Try here: https://slintpad.com/. (just replace the Text with TextInput) and see if it works.
Slint does support decent text input and IME. Including text selection with the native handle. As a demo for android you can try the demo from https://material.slint.dev/ ("Download APK")
The DSL was pleasant but still had some rough edges. I think they made some nice QoL improvements in the latest releases, but I've not kept up with it. The compile times were quite something, though you can use the previewer tool to prototype faster.
Definitely worth giving Slint a shot, they learnt a lot from QML imo
The compelling use case would be sharing business logic between iOS/Android/desktop/web. If you can write core logic in Rust once and have thin UI layers per platform, that's valuable. But Iced's UI abstraction needs to be good enough that you're not fighting platform-specific behaviors constantly. Flutter tried this approach and succeeded commercially but still gets criticized for "not feeling native" on either platform.
Performance is where this could shine. Rust + Iced should theoretically have lower memory overhead and faster startup than the Kotlin runtime + Compose. For apps that manipulate large datasets locally (photo editors, video editors, CAD tools), avoiding GC pauses matters. But for typical CRUD apps that are 90% API calls and list scrolling, I doubt users would notice the difference.
The real barrier is developer experience. Kotlin has incredible IDE support via IntelliJ/Android Studio, instant hot reload, comprehensive documentation, and thousands of libraries. Rust's mobile tooling is immature by comparison. Unless you're already a Rust shop building a performance-critical app, the learning curve probably isn't justified.

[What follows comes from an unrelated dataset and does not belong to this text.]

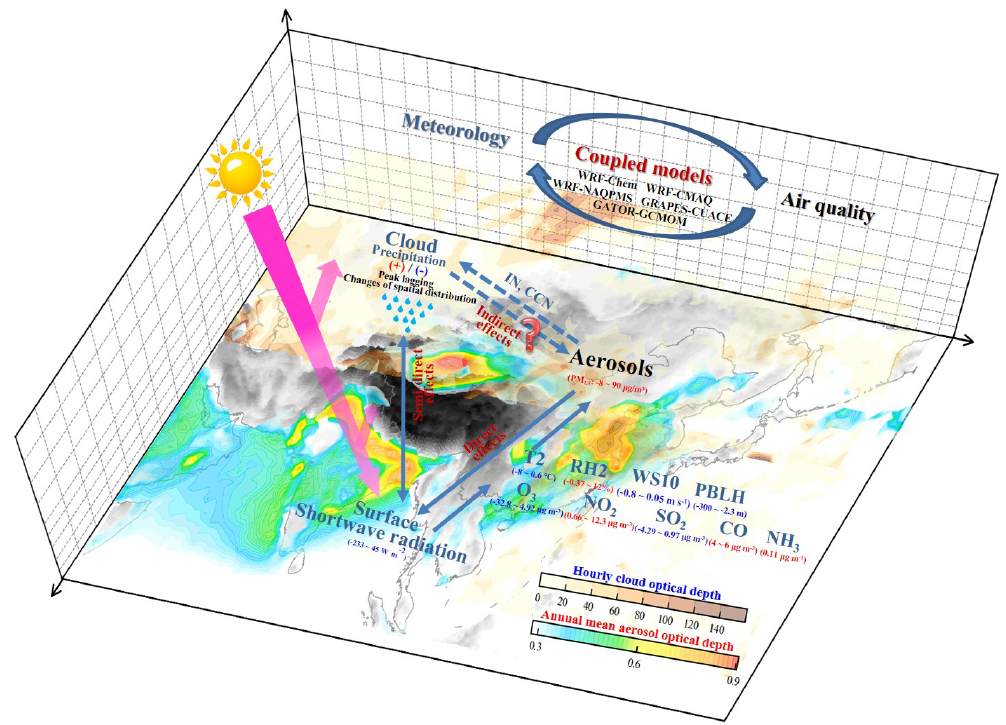
Figure 9. A schematic diagram depicting aerosol–radiation–cloud interactions and quantitative effects of aerosol feedbacks on meteorolog- ical and air quality variables simulated by two-way coupled models in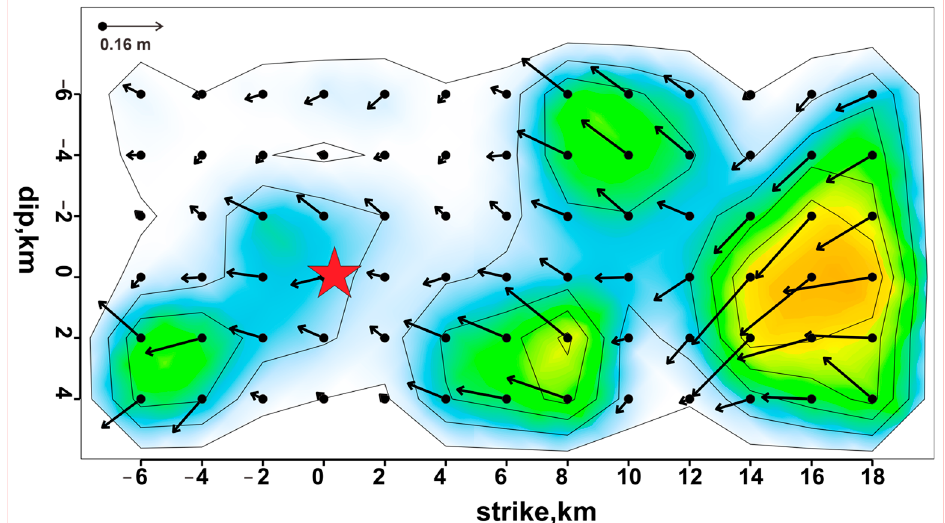
Figure 8. 2D spatial slip distribution of the inversion results (arrows indicate the direction of the slip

I'd love to be proven wrong though - more competition in the mobile development space would be healthy.
There were no good examples for how to do this but once it was set up it worked extremely well.
It uses tokio for Android/iOS/desktop and even embeds a web server for fake API for end to end testing (even on mobile)
Most of times it's just a personal preference, but sometimes it's due to using Rust libraries or already having code written in Rust that can be reused. There is Rust <-> Kotlin FFI (also Rust <-> Dart) but sometimes people don't like it
Not at the level of JVM/ART, or even C++ on VS and Live++.
Many of the UI frameworks have domain-specific hot-reloading on top of that (e.g. Dioxus can hot-reload CSS assets and RSX without resorting to binary patching) which covers the common case of wanting to quickly iterate on design details.
I've found the domain-specific stuff to be completely instant (even faster than a typical browser hot-reload). The hotpatching is typically around 0.5-2 seconds for me, but that does partially depend on project size (and of course hardware - I'm running an Apple M1 Pro).
Still, I can see that they could eventually improve those issues.
There is a really long way to go though, and accessibility on mobile comes with its own challenges as well. It will take a long time.
The native renderer should be available in 2026! (technically it's available now as a preview, but I wouldn't recommend using it until after the next release)
Slint uses the NativeActivity by default, but it supports IME by implementing the IME support in Java in the Slint's android backend.
The "lingua franca" for language bindings is the C ABI which every other OS's platform libraries (Win32/Cocoa/GTK) support.
Although, the username they picked in this case does seem a bit specific to the topic of the single comment they wrote. So it remains to be seen if this particular case was a throwaway account only used once, or if they will keep it.
See, both of us can make comments in that same condescending style, pretending to be polite.